◆ PROBLEM REQUIREMENTS
From the entries below, copy every line where the string "source" appears.

Stored dataset items
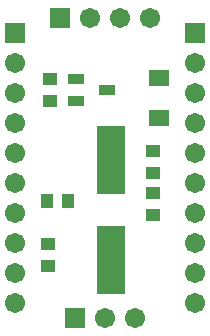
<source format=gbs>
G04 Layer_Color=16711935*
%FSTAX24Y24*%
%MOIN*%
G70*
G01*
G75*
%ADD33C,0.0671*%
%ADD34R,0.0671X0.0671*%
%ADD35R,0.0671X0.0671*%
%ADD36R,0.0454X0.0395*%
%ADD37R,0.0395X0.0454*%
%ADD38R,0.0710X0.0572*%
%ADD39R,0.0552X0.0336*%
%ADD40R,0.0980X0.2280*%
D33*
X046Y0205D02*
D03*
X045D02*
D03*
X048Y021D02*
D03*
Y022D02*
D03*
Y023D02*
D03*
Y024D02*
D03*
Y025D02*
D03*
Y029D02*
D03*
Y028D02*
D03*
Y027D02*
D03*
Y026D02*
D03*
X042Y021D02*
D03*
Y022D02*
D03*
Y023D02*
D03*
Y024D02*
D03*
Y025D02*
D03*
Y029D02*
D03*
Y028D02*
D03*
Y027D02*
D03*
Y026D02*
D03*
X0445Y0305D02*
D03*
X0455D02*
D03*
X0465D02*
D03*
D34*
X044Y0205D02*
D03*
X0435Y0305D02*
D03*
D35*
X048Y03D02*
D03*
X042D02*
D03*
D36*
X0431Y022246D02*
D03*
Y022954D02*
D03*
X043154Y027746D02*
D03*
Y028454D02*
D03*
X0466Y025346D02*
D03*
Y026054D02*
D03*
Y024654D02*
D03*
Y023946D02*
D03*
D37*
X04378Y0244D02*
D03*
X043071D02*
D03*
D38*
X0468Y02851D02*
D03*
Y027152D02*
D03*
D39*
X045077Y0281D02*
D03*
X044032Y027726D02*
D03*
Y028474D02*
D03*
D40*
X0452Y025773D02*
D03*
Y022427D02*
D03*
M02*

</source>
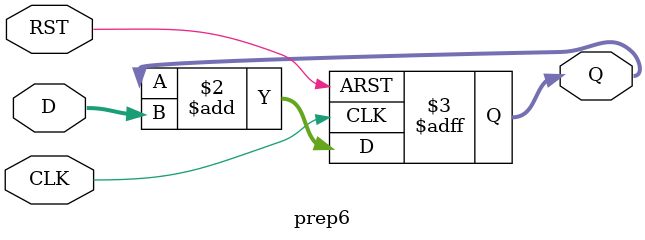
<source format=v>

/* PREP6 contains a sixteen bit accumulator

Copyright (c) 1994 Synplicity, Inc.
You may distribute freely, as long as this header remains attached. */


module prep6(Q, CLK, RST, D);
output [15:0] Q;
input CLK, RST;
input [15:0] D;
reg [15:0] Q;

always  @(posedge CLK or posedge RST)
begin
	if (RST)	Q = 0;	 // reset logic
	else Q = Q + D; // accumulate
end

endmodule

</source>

◆ RESPONSE AREA
<source format=gbs>
</source>
<source format=v>
</source>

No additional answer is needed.